Shiva Ayyadurai, a Republican who is challenging Elizabeth Warren for her Senate seat and was a speaker at the rally, said that isolating the rally was “despicable.”

“They blocked free speech,” Ayyadurai said, referring to Boston Mayor Marty Walsh and Governor Charlie Baker.

The counterprotesters often chanted loudly, and sometimes profanely. There were thumping drums and shouts of “shame” and “we can’t hear you.” However, amid the noise were a number of polite, if passionate, encounters between the two sides.

James Leavitt, a 23-year-old from Weymouth, was sporting a Trump football shirt and explaining to a small group that he was at the rally to support free speech. He was driven by recent protests against conservative speakers at the University of California, Berkeley, he said.

“I think everyone should be able to have an opinion, as long as they’re not hurting anyone,’’ Leavitt said. As several counterprotesters challenged Leavitt, Jeremy Herrell, a conservative blogger from Claremont, N.H., applauded the group.

“I wish there was more of this going on,’’ he said of the cordial exchange.

The temperature heated, however, after the rally participants were ushered off the Common to vans parked at the edge of the Common, on Boylston Street. Several hundred counterprotesters blocked the exit for about 45 minutes, shouting, “Make them walk,” until police wearing riot gear and carrying sticks finally pushed the counterprotesters out of the way.

The American Civil Liberties Union had sued the city of Charlottesville on behalf of the march organizers there, arguing for their right to hold their event.

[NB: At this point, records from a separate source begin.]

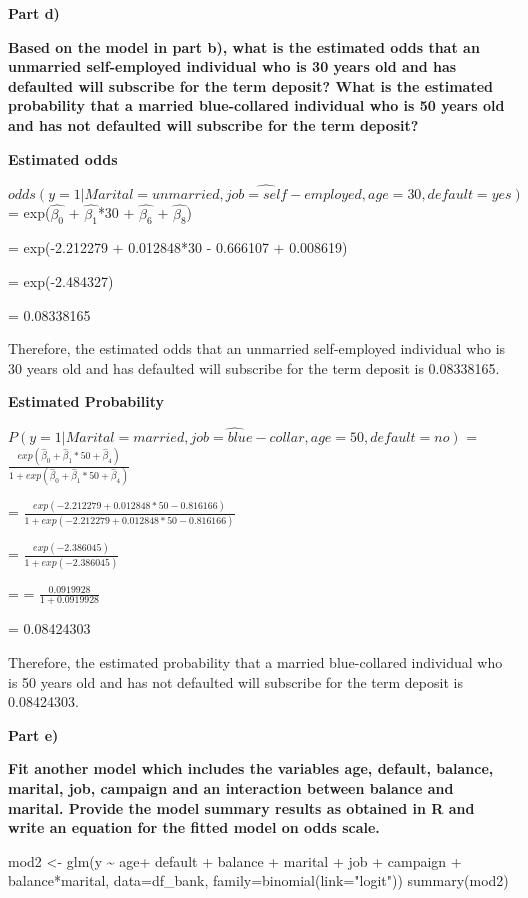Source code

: \documentclass[
]{article}
\newenvironment{Shaded}{\begin{snugshade}}{\end{snugshade}}
\newcommand{\AttributeTok}[1]{\textcolor[rgb]{0.77,0.63,0.00}{#1}}
\newcommand{\FunctionTok}[1]{\textcolor[rgb]{0.00,0.00,0.00}{#1}}
\newcommand{\NormalTok}[1]{#1}
\newcommand{\OtherTok}[1]{\textcolor[rgb]{0.56,0.35,0.01}{#1}}
\newcommand{\SpecialCharTok}[1]{\textcolor[rgb]{0.00,0.00,0.00}{#1}}
\newcommand{\StringTok}[1]{\textcolor[rgb]{0.31,0.60,0.02}{#1}}
\begin{document}
\textbf{Part d)}

\textbf{Based on the model in part b), what is the estimated odds that
an unmarried self-employed individual who is 30 years old and has
defaulted will subscribe for the term deposit? What is the estimated
probability that a married blue-collared individual who is 50 years old
and has not defaulted will subscribe for the term deposit?}

\textbf{Estimated odds}

\(\hat{odds(y=1|Marital=unmarried, job=self-employed, age=30, default=yes)}\)
= exp(\(\hat{\beta_0}\) + \(\hat{\beta_1}\)*30 + \(\hat{\beta_6}\) +
\(\hat{\beta_8}\))

= exp(-2.212279 + 0.012848*30 - 0.666107 + 0.008619)

= exp(-2.484327)

= 0.08338165

Therefore, the estimated odds that an unmarried self-employed individual
who is 30 years old and has defaulted will subscribe for the term
deposit is 0.08338165.

\textbf{Estimated Probability}

\(\hat{P(y=1|Marital=married, job=blue-collar, age=50, default=no)}\) =
\(\frac{exp(\hat\beta_0+\hat\beta_1*50+\hat\beta_4)}{1+exp(\hat\beta_0+\hat\beta_1*50+\hat\beta_4)}\)

=
\(\frac{exp(-2.212279+0.012848*50-0.816166)}{1+exp(-2.212279+0.012848*50-0.816166)}\)

= \(\frac{exp(-2.386045)}{1+exp(-2.386045)}\)

= = \(\frac{0.0919928}{1+0.0919928}\)

= 0.08424303

Therefore, the estimated probability that a married blue-collared
individual who is 50 years old and has not defaulted will subscribe for
the term deposit is 0.08424303.

\textbf{Part e)}

\textbf{Fit another model which includes the variables age, default,
balance, marital, job, campaign and an interaction between balance and
marital. Provide the model summary results as obtained in R and write an
equation for the fitted model on odds scale.}

\begin{Shaded}
\begin{Highlighting}[]
\NormalTok{mod2 }\OtherTok{\textless{}{-}} \FunctionTok{glm}\NormalTok{(y }\SpecialCharTok{\textasciitilde{}}\NormalTok{ age}\SpecialCharTok{+}\NormalTok{ default }\SpecialCharTok{+}\NormalTok{ balance }\SpecialCharTok{+}\NormalTok{ marital }\SpecialCharTok{+}\NormalTok{ job }\SpecialCharTok{+}\NormalTok{ campaign }\SpecialCharTok{+}\NormalTok{ balance}\SpecialCharTok{*}\NormalTok{marital, }\AttributeTok{data=}\NormalTok{df\_bank,}
          \AttributeTok{family=}\FunctionTok{binomial}\NormalTok{(}\AttributeTok{link=}\StringTok{"logit"}\NormalTok{))}
\FunctionTok{summary}\NormalTok{(mod2)}
\end{Highlighting}
\end{Shaded}
\end{document}

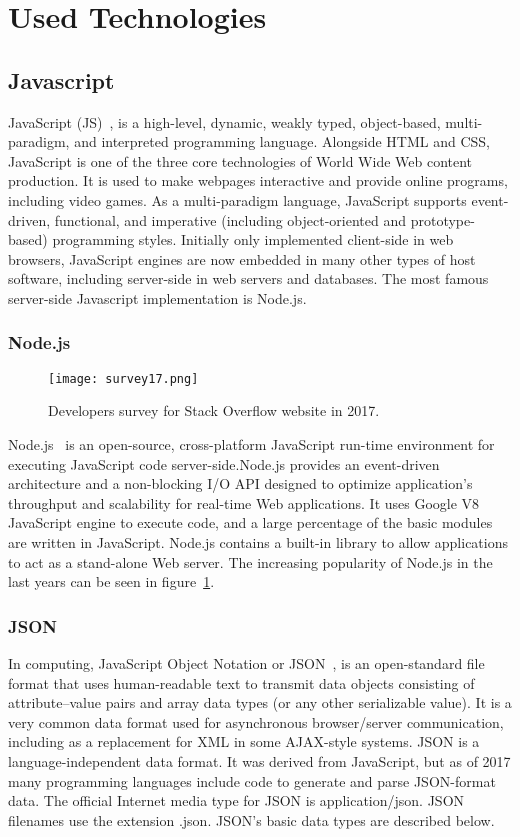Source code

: \section{Used Technologies}

\subsection{Javascript}
JavaScript (JS)~\cite{crockford2008javascript}, is a high-level, dynamic, weakly typed, object-based, multi-paradigm, and interpreted programming language. Alongside HTML and CSS, JavaScript is one of the three core technologies of World Wide Web content production. It is used to make webpages interactive and provide online programs, including video games. As a multi-paradigm language, JavaScript supports event-driven, functional, and imperative (including object-oriented and prototype-based) programming styles. Initially only implemented client-side in web browsers, JavaScript engines are now embedded in many other types of host software, including server-side in web servers and databases. The most famous server-side Javascript implementation is Node.js.

\subsubsection{Node.js}
\begin{figure}
	\texttt{[image: survey17.png]}
	\caption{Developers survey for Stack Overflow website in 2017.}
	\label{survey17}
\end{figure}
Node.js~\cite{tilkov2010node} is an open-source, cross-platform JavaScript run-time environment for executing JavaScript code server-side.Node.js provides an event-driven architecture and a non-blocking I/O API designed to optimize application's throughput and scalability for real-time Web applications. It uses Google V8 JavaScript engine to execute code, and a large percentage of the basic modules are written in JavaScript. Node.js contains a built-in library to allow applications to act as a stand-alone Web server. The increasing popularity of Node.js in the last years can be seen in figure~\ref{survey17}.

\subsubsection{JSON}
\label{json}
In computing, JavaScript Object Notation or JSON~\cite{crockford2006application}, is an open-standard file format that uses human-readable text to transmit data objects consisting of attribute–value pairs and array data types (or any other serializable value). It is a very common data format used for asynchronous browser/server communication, including as a replacement for XML in some AJAX-style systems.
JSON is a language-independent data format. It was derived from JavaScript, but as of 2017 many programming languages include code to generate and parse JSON-format data. The official Internet media type for JSON is application/json. JSON filenames use the extension .json. JSON's basic data types are described below. \par
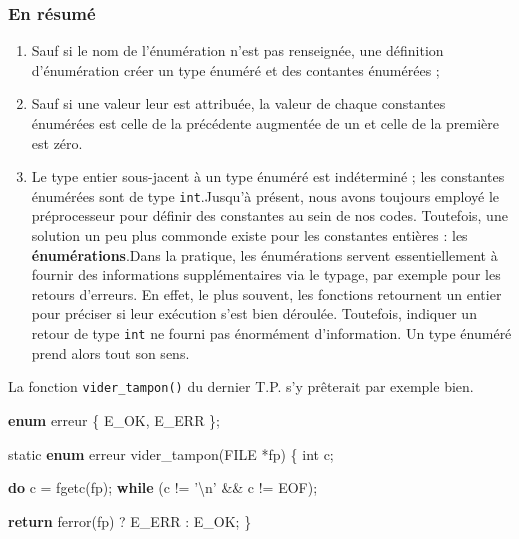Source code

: \documentclass[]{article}
\date{}
\newenvironment{Shaded}{}{}
\newcommand{\KeywordTok}[1]{\textcolor[rgb]{0.00,0.44,0.13}{\textbf{{#1}}}}
\newcommand{\DataTypeTok}[1]{\textcolor[rgb]{0.56,0.13,0.00}{{#1}}}
\newcommand{\CharTok}[1]{\textcolor[rgb]{0.25,0.44,0.63}{{#1}}}
\newcommand{\ControlFlowTok}[1]{\textcolor[rgb]{0.00,0.44,0.13}{\textbf{{#1}}}}
\newcommand{\NormalTok}[1]{{#1}}
\providecommand{\tightlist}{%
  \setlength{\itemsep}{0pt}\setlength{\parskip}{0pt}}
\begin{document}
{
\setcounter{tocdepth}{3}
\tableofcontents
}
\subsubsection{En résumé}\label{en-ruxe9sumuxe9}

\begin{enumerate}
\def\labelenumi{\arabic{enumi}.}
\tightlist
\item
  Sauf si le nom de l'énumération n'est pas renseignée, une définition
  d'énumération créer un type énuméré et des contantes énumérées ;
\item
  Sauf si une valeur leur est attribuée, la valeur de chaque constantes
  énumérées est celle de la précédente augmentée de un et celle de la
  première est zéro.
\item
  Le type entier sous-jacent à un type énuméré est indéterminé ; les
  constantes énumérées sont de type \texttt{int}.Jusqu'à présent, nous
  avons toujours employé le préprocesseur pour définir des constantes au
  sein de nos codes. Toutefois, une solution un peu plus commonde existe
  pour les constantes entières : les \textbf{énumérations}.Dans la
  pratique, les énumérations servent essentiellement à fournir des
  informations supplémentaires via le typage, par exemple pour les
  retours d'erreurs. En effet, le plus souvent, les fonctions retournent
  un entier pour préciser si leur exécution s'est bien déroulée.
  Toutefois, indiquer un retour de type \texttt{int} ne fourni pas
  énormément d'information. Un type énuméré prend alors tout son sens.
\end{enumerate}

La fonction \texttt{vider\_tampon()} du dernier T.P. s'y prêterait par
exemple bien.

\begin{Shaded}
\begin{Highlighting}[]
\KeywordTok{enum} \NormalTok{erreur \{ E_OK, E_ERR \};}


\DataTypeTok{static} \KeywordTok{enum} \NormalTok{erreur vider_tampon(FILE *fp)}
\NormalTok{\{}
    \DataTypeTok{int} \NormalTok{c;}

    \ControlFlowTok{do}
        \NormalTok{c = fgetc(fp);}
    \ControlFlowTok{while} \NormalTok{(c != }\CharTok{'\textbackslash{}n'} \NormalTok{&& c != EOF);}

    \ControlFlowTok{return} \NormalTok{ferror(fp) ? E_ERR : E_OK;}
\NormalTok{\}}
\end{Highlighting}
\end{Shaded}
\end{document}
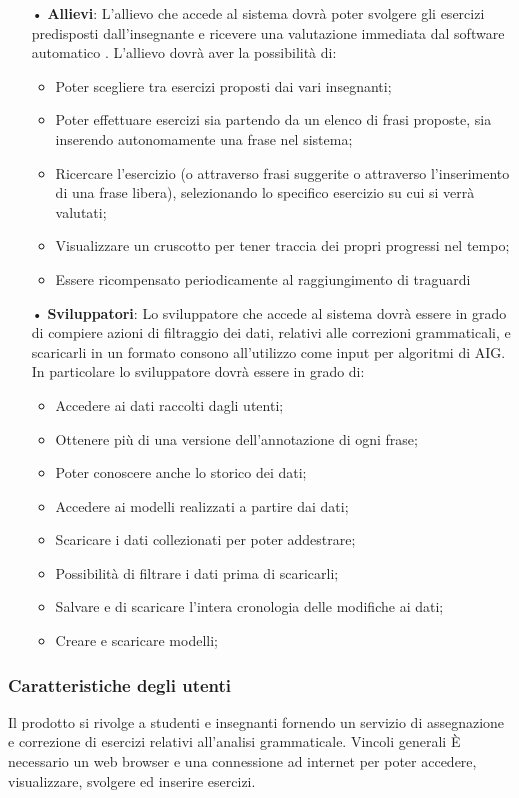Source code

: \begin{itemize}
\item[•]\textbf{Allievi}:
L'allievo che accede al sistema dovrà poter svolgere gli esercizi predisposti dall'insegnante e ricevere una valutazione immediata dal software automatico .
L'allievo dovrà aver la possibilità di:
\begin{itemize}
\item Poter scegliere tra esercizi proposti dai vari insegnanti;
\item Poter effettuare esercizi sia partendo da un elenco di frasi proposte, sia inserendo autonomamente una frase nel sistema;
\item Ricercare l'esercizio (o attraverso frasi suggerite o attraverso l'inserimento di una frase libera), selezionando lo specifico esercizio su cui si verrà valutati; 
\item Visualizzare un cruscotto per tener traccia dei propri progressi nel tempo;
\item Essere ricompensato periodicamente al raggiungimento di traguardi
\end{itemize}
\item[•]\textbf{Sviluppatori}:
Lo sviluppatore che accede al sistema dovrà essere in grado di compiere azioni di filtraggio dei dati, relativi alle correzioni grammaticali, e scaricarli in un formato consono all'utilizzo come input per algoritmi di {AIG}. 
In particolare lo sviluppatore dovrà essere in grado di:
\begin{itemize}
\item Accedere ai dati raccolti dagli utenti;
\item Ottenere più di una versione dell'annotazione di ogni frase;
\item Poter conoscere anche lo storico dei dati;
\item Accedere ai modelli realizzati a partire dai dati;
\item Scaricare i dati collezionati per poter addestrare;
\item Possibilità di filtrare i dati prima di scaricarli;
\item Salvare e di scaricare l'intera cronologia delle modifiche ai dati;
\item Creare e scaricare modelli;
\end{itemize}
\end{itemize}
\subsubsection{Caratteristiche degli utenti}
Il prodotto si rivolge a studenti e insegnanti fornendo un servizio di assegnazione e correzione di esercizi relativi all'analisi grammaticale.  
Vincoli generali
\uppercase{è} necessario un web browser e una connessione ad internet per poter accedere, visualizzare, svolgere ed inserire esercizi.

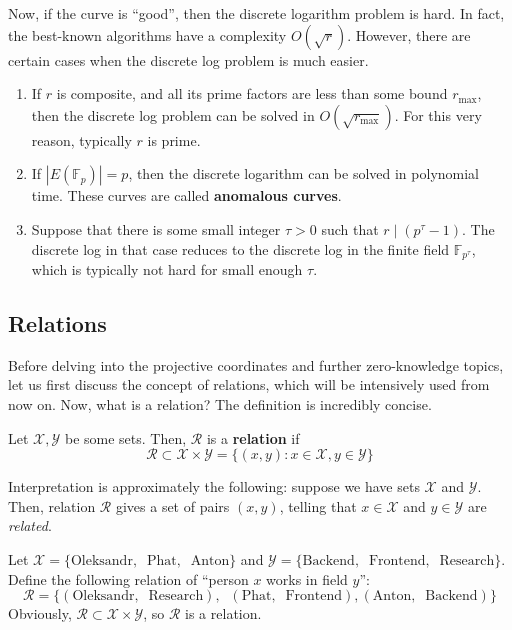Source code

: \documentclass[../lecture-notes-148x210.tex]{subfiles}
\begin{document}
Now, if the curve is ``good'', then the discrete logarithm problem is hard. In fact, the best-known algorithms have a complexity $O(\sqrt{r})$. However, there are certain cases when the discrete log problem is much easier.
\begin{enumerate}
    \item If $r$ is composite, and all its prime factors are less than some bound $r_{\max}$, then the discrete log problem can be solved in $O(\sqrt{r_{\max}})$. For this very reason, typically $r$ is prime.
    \item If $|E(\mathbb{F}_p)|=p$, then the discrete logarithm can be solved in polynomial time. These curves are called \textbf{anomalous curves}.
    \item Suppose that there is some small integer $\tau>0$ such that $r \mid (p^{\tau}-1)$. The discrete log in that case reduces to the discrete log in the finite field $\mathbb{F}_{p^{\tau}}$, which is typically not hard for small enough $\tau$.
\end{enumerate}

\subsection{Relations}\label{section:relations}

Before delving into the projective coordinates and further zero-knowledge topics, let us first discuss the concept of relations, which will be intensively used from now on. Now, what is a relation? The definition is incredibly concise.

\begin{definition}
    Let $\mathcal{X},\mathcal{Y}$ be some sets. Then, $\mathcal{R}$ is a \textbf{relation} if 
    \begin{equation*}
        \mathcal{R} \subset \mathcal{X} \times \mathcal{Y} = \{(x,y): x \in \mathcal{X}, y \in \mathcal{Y}\}
    \end{equation*}
\end{definition}

Interpretation is approximately the following: suppose we have sets $\mathcal{X}$ and $\mathcal{Y}$. Then, relation $\mathcal{R}$ gives a set of pairs $(x,y)$, telling that $x \in \mathcal{X}$ and $y \in \mathcal{Y}$ are \textit{related}.

\begin{example}
    Let $\mathcal{X} = \{\text{Oleksandr}, \;\; \text{Phat}, \;\; \text{Anton}\}$ and $\mathcal{Y} = \{\text{Backend}, \;\; \text{Frontend}, \;\; \text{Research}\}$. Define the following relation of ``person $x$ works in field $y$'':
    \begin{equation*}
        \mathcal{R} = \{(\text{Oleksandr}, \;\; \text{Research}), \;\; (\text{Phat}, \;\; \text{Frontend}), (\text{Anton}, \;\; \text{Backend})\}
    \end{equation*}
    Obviously, $\mathcal{R} \subset \mathcal{X} \times \mathcal{Y}$, so $\mathcal{R}$ is a relation.
\end{example}
\end{document}
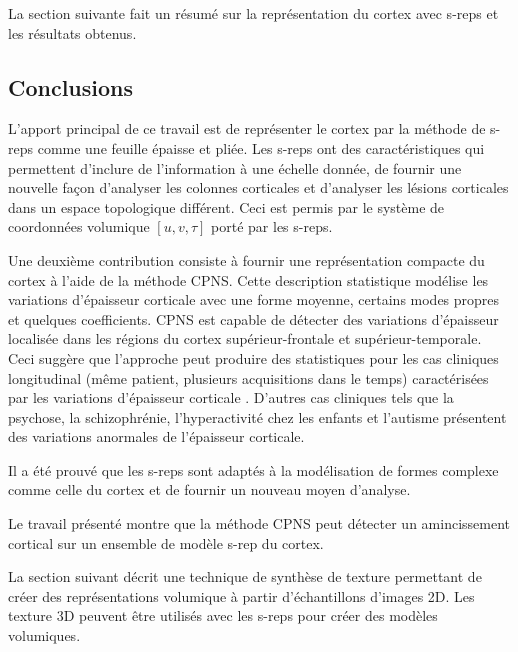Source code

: La section suivante fait un résumé sur la représentation du cortex avec s-reps et les résultats obtenus.

\subsection{Conclusions}

L'apport principal de ce travail est de représenter le cortex par la méthode de s-reps comme une feuille 
épaisse et pliée.
Les s-reps ont des caractéristiques qui permettent d'inclure de l'information à une échelle donnée, 
de fournir une nouvelle façon d'analyser les colonnes corticales et
d'analyser les lésions corticales dans un espace topologique différent.
Ceci est permis par le système de coordonnées volumique $[u, v, \tau] $ porté par les s-reps.

Une deuxième contribution consiste à fournir une représentation compacte du cortex à l'aide de la méthode CPNS.
Cette description statistique modélise les variations d'épaisseur corticale avec une forme moyenne, certains modes propres et quelques coefficients.
CPNS est capable de détecter des variations d'épaisseur localisée 
dans les régions du cortex supérieur-frontale et supérieur-temporale.
Ceci suggère que l'approche peut produire des statistiques pour les cas cliniques 
longitudinal (même patient, plusieurs acquisitions dans le temps)
caractérisées par les variations d'épaisseur corticale \cite{doi:10.1080/13803390802635174}.
D'autres cas cliniques tels que la psychose, la schizophrénie, 
l'hyperactivité chez les enfants et l'autisme présentent des variations anormales de l'épaisseur corticale.

Il a été prouvé que les s-reps sont adaptés à la modélisation de formes complexe comme celle du cortex et de fournir 
un nouveau moyen d'analyse.


Le travail présenté montre que la méthode CPNS peut détecter un amincissement cortical sur un ensemble de modèle s-rep du cortex.

La section suivant décrit une technique de synthèse de texture permettant de créer des représentations volumique 
à partir d'échantillons d'images 2D. Les texture 3D peuvent être utilisés avec les s-reps pour créer des modèles volumiques.

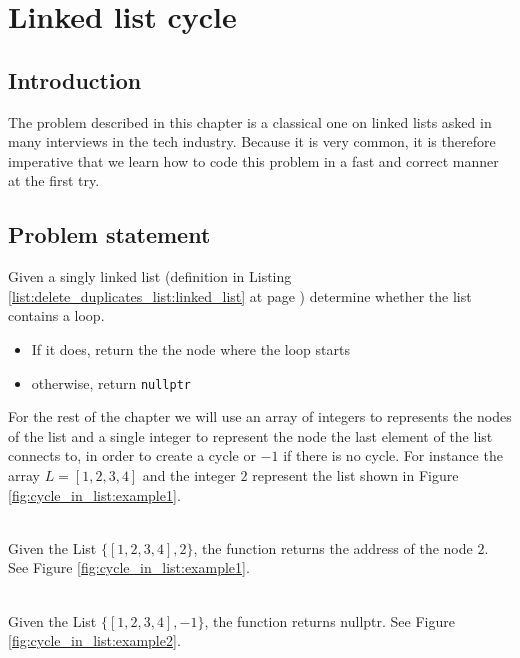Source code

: %

\chapter{Linked list cycle}
\label{ch:cycle_in_list}
\section*{Introduction}
The problem described in this chapter is a classical one on linked lists asked in many interviews in the tech industry.
Because it is very common, it is therefore imperative that we learn how to code this problem in a fast and correct manner at the first try.

\section{Problem statement}
\begin{exercise}
Given a singly linked list (definition in Listing \ref{list:delete_duplicates_list:linked_list} at page \pageref{list:delete_duplicates_list:linked_list}) determine whether the list contains a loop.
\begin{itemize}
		\item If it does, return the the node where the loop starts
		\item otherwise, return \lstinline[columns=fixed]{nullptr}
\end{itemize}

For the rest of the chapter we will use an array of integers to represents the nodes of the list and a single integer to represent the node the last element of the list connects to, in order to create a cycle or $-1$ if there is no cycle. For instance  the array $L=[1,2,3,4]$ and the integer $2$ represent the list shown in Figure \ref{fig:cycle_in_list:example1}.

\begin{example}
	\hfill \\
	Given the List $\{[1,2,3,4],2\}$, the function returns the address of the node $2$. See Figure \ref{fig:cycle_in_list:example1}.
\end{example}

\begin{example}
	\hfill \\
	Given the List $\{[1,2,3,4],-1\}$, the function returns nullptr. See Figure \ref{fig:cycle_in_list:example2}.
\end{example}
\end{exercise}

But members of the Boston ACLU on Saturday marched with counterprotesters here.

“Given those overwhelming numbers, and in light of last week’s horrible violence in Charlottesville, it was understandable for the police to try to keep some physical space between different groups who came out today,’’ ACLU Massachusetts executive director Carol Rose said in a statement.

“[But] if the Boston Police Department created buffer zones to intentionally limit journalists’ and [others’] access to speakers on the Boston Common, it would raise serious constitutional concerns.”